Work request: Transcribe all of the data verbatim, please, and leave out its pictures.

Exercise inputs:
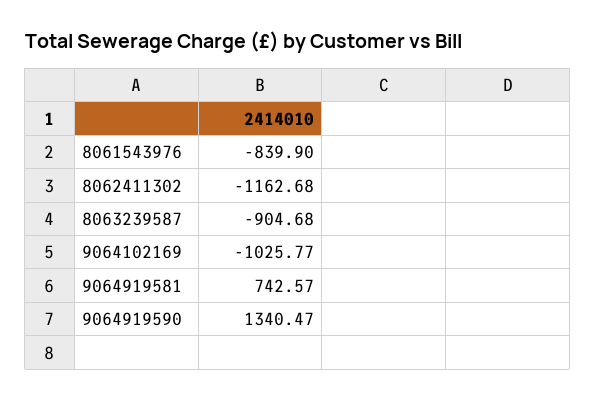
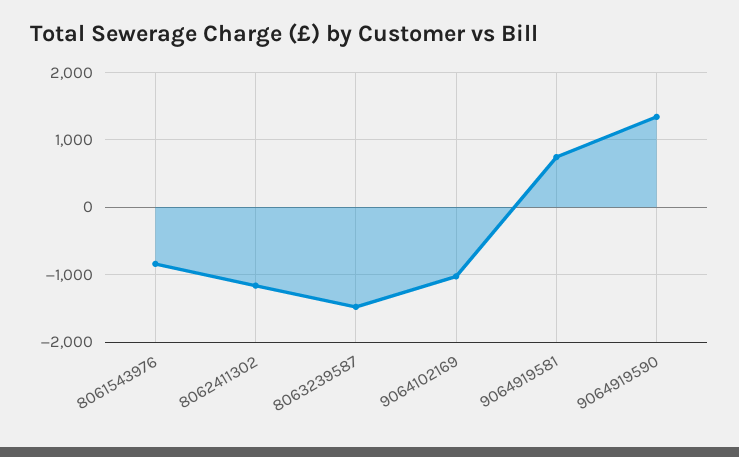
  {
    "8061543976": -839.9,
    "8062411302": -1162.68,
-   "8063239587": -904.68,
+   "8063239587": -1500,
    "9064102169": -1025.77,
    "9064919581": 742.57,
    "9064919590": 1340.47
  }

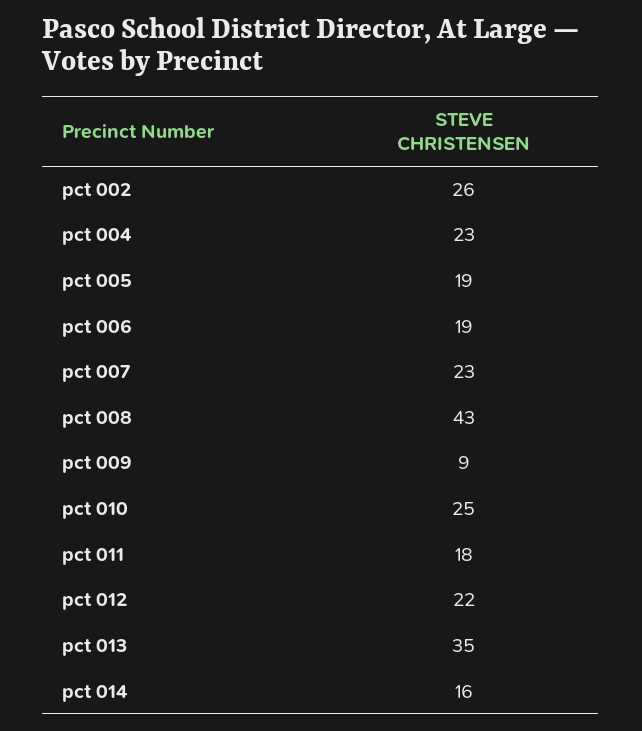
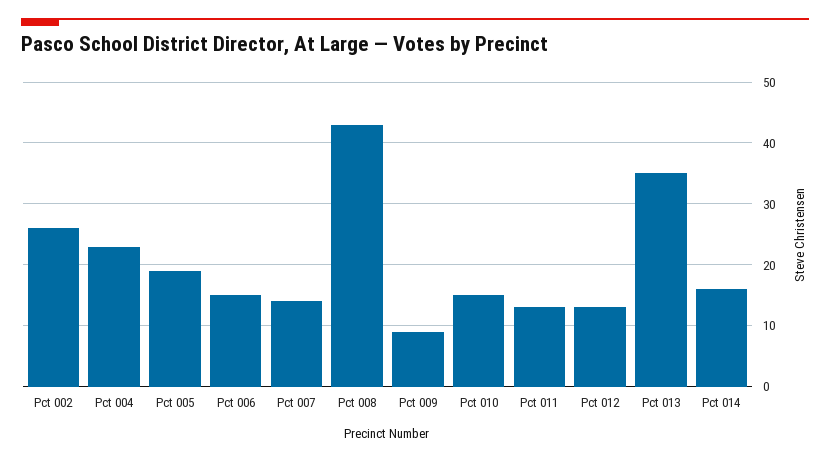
  {
    "pct 002": 26,
    "pct 004": 23,
    "pct 005": 19,
-   "pct 006": 19,
+   "pct 006": 15,
-   "pct 007": 23,
+   "pct 007": 14,
    "pct 008": 43,
    "pct 009": 9,
-   "pct 010": 25,
+   "pct 010": 15,
-   "pct 011": 18,
+   "pct 011": 13,
-   "pct 012": 22,
+   "pct 012": 13,
    "pct 013": 35,
    "pct 014": 16
  }

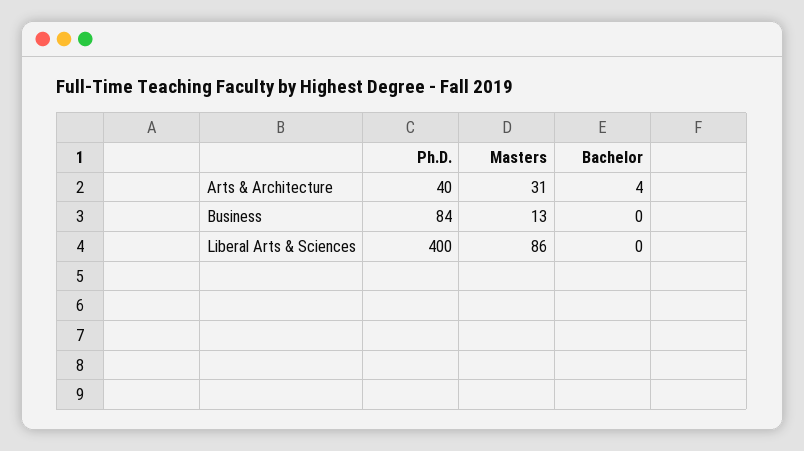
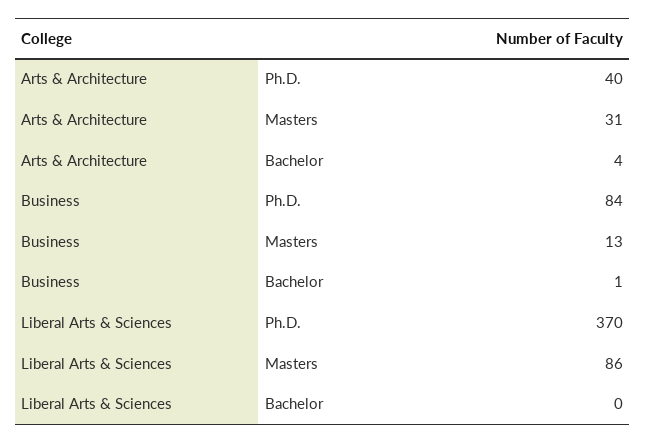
  {
    "Ph.D.": {
      "Arts & Architecture": 40,
      "Business": 84,
-     "Liberal Arts & Sciences": 400
+     "Liberal Arts & Sciences": 370
    },
    "Masters": {
      "Arts & Architecture": 31,
      "Business": 13,
      "Liberal Arts & Sciences": 86
    },
    "Bachelor": {
      "Arts & Architecture": 4,
-     "Business": 0,
+     "Business": 1,
      "Liberal Arts & Sciences": 0
    }
  }

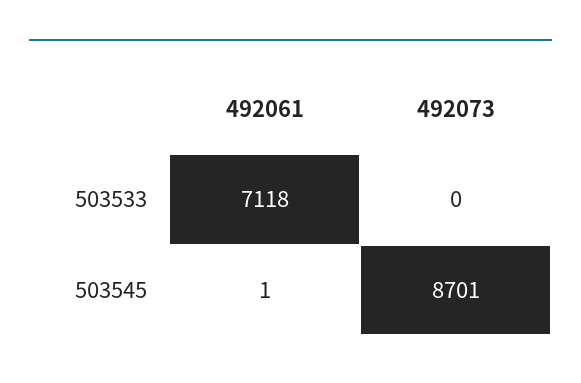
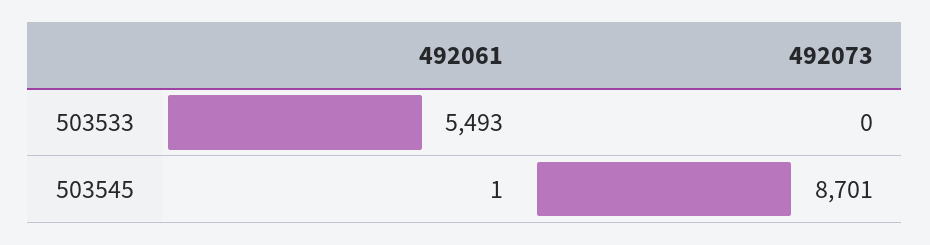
  {
    "492061": {
-     "503533": 7118,
+     "503533": 5493,
      "503545": 1
    },
    "492073": {
      "503533": 0,
      "503545": 8701
    }
  }

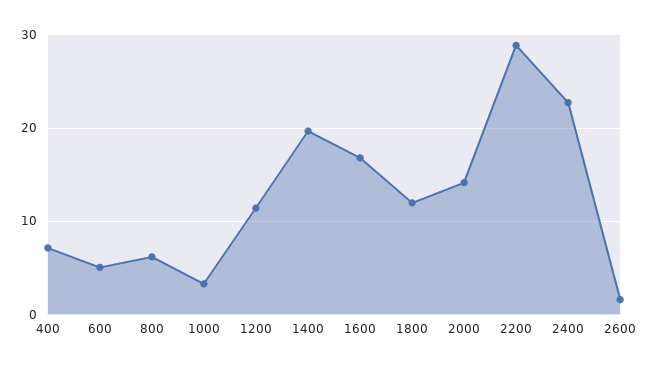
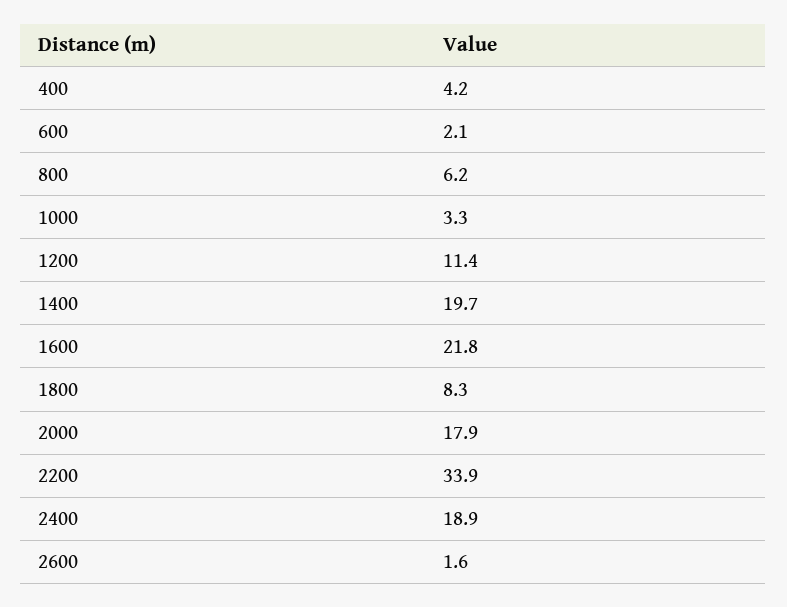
  {
-   "400": 7,
+   "400": 4.2,
-   "600": 5,
+   "600": 2.1,
    "800": 6.2,
    "1000": 3.3,
    "1200": 11.4,
    "1400": 19.7,
-   "1600": 17,
+   "1600": 21.8,
-   "1800": 12,
+   "1800": 8.3,
-   "2000": 14,
+   "2000": 17.9,
-   "2200": 29,
+   "2200": 33.9,
-   "2400": 23,
+   "2400": 18.9,
    "2600": 1.6
  }

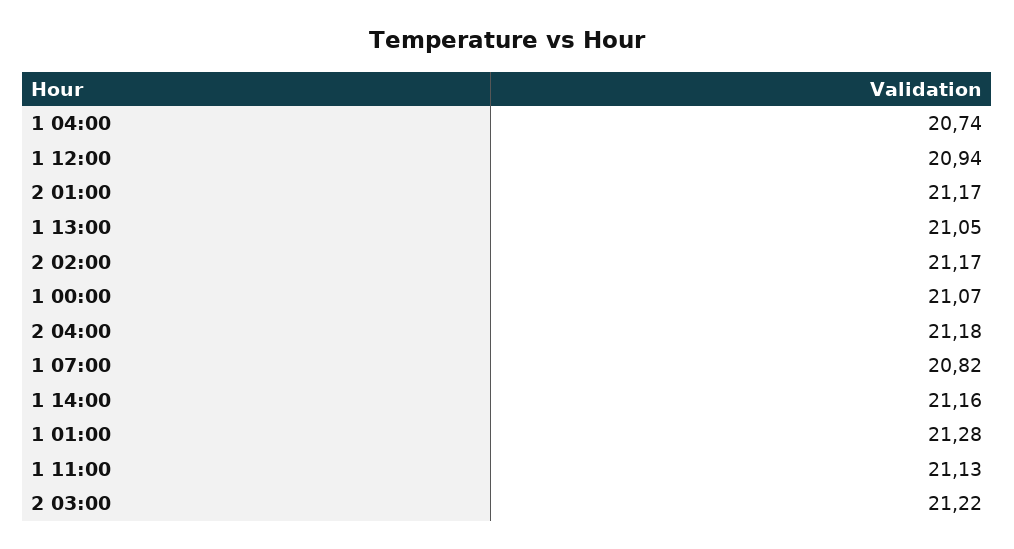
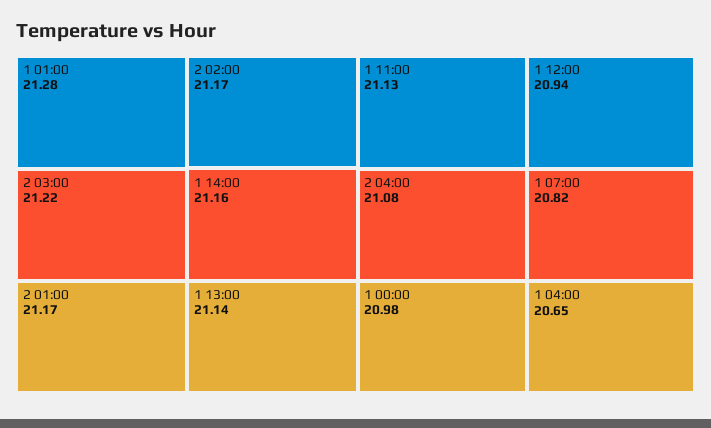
  {
-   "1 04:00": 20.74,
+   "1 04:00": 20.65,
    "1 12:00": 20.94,
    "2 01:00": 21.17,
-   "1 13:00": 21.05,
+   "1 13:00": 21.14,
    "2 02:00": 21.17,
-   "1 00:00": 21.07,
+   "1 00:00": 20.98,
-   "2 04:00": 21.18,
+   "2 04:00": 21.08,
    "1 07:00": 20.82,
    "1 14:00": 21.16,
    "1 01:00": 21.28,
    "1 11:00": 21.13,
    "2 03:00": 21.22
  }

Response to this exercise:
  {
    "8061543976": -839.9,
    "8062411302": -1162.68,
-   "8063239587": -904.68,
+   "8063239587": -1500,
    "9064102169": -1025.77,
    "9064919581": 742.57,
    "9064919590": 1340.47
  }

  {
    "pct 002": 26,
    "pct 004": 23,
    "pct 005": 19,
-   "pct 006": 19,
+   "pct 006": 15,
-   "pct 007": 23,
+   "pct 007": 14,
    "pct 008": 43,
    "pct 009": 9,
-   "pct 010": 25,
+   "pct 010": 15,
-   "pct 011": 18,
+   "pct 011": 13,
-   "pct 012": 22,
+   "pct 012": 13,
    "pct 013": 35,
    "pct 014": 16
  }

  {
    "Ph.D.": {
      "Arts & Architecture": 40,
      "Business": 84,
-     "Liberal Arts & Sciences": 400
+     "Liberal Arts & Sciences": 370
    },
    "Masters": {
      "Arts & Architecture": 31,
      "Business": 13,
      "Liberal Arts & Sciences": 86
    },
    "Bachelor": {
      "Arts & Architecture": 4,
-     "Business": 0,
+     "Business": 1,
      "Liberal Arts & Sciences": 0
    }
  }

  {
    "492061": {
-     "503533": 7118,
+     "503533": 5493,
      "503545": 1
    },
    "492073": {
      "503533": 0,
      "503545": 8701
    }
  }

  {
-   "400": 7,
+   "400": 4.2,
-   "600": 5,
+   "600": 2.1,
    "800": 6.2,
    "1000": 3.3,
    "1200": 11.4,
    "1400": 19.7,
-   "1600": 17,
+   "1600": 21.8,
-   "1800": 12,
+   "1800": 8.3,
-   "2000": 14,
+   "2000": 17.9,
-   "2200": 29,
+   "2200": 33.9,
-   "2400": 23,
+   "2400": 18.9,
    "2600": 1.6
  }

  {
-   "1 04:00": 20.74,
+   "1 04:00": 20.65,
    "1 12:00": 20.94,
    "2 01:00": 21.17,
-   "1 13:00": 21.05,
+   "1 13:00": 21.14,
    "2 02:00": 21.17,
-   "1 00:00": 21.07,
+   "1 00:00": 20.98,
-   "2 04:00": 21.18,
+   "2 04:00": 21.08,
    "1 07:00": 20.82,
    "1 14:00": 21.16,
    "1 01:00": 21.28,
    "1 11:00": 21.13,
    "2 03:00": 21.22
  }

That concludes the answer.